Material supplied:
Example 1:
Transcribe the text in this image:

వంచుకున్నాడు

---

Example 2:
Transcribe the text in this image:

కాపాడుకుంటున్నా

Assignment:
All the entries above should come back exactly as they are written.

Exercise output:
Example 1:
Transcribe the text in this image:

వంచుకున్నాడు

---

Example 2:
Transcribe the text in this image:

కాపాడుకుంటున్నా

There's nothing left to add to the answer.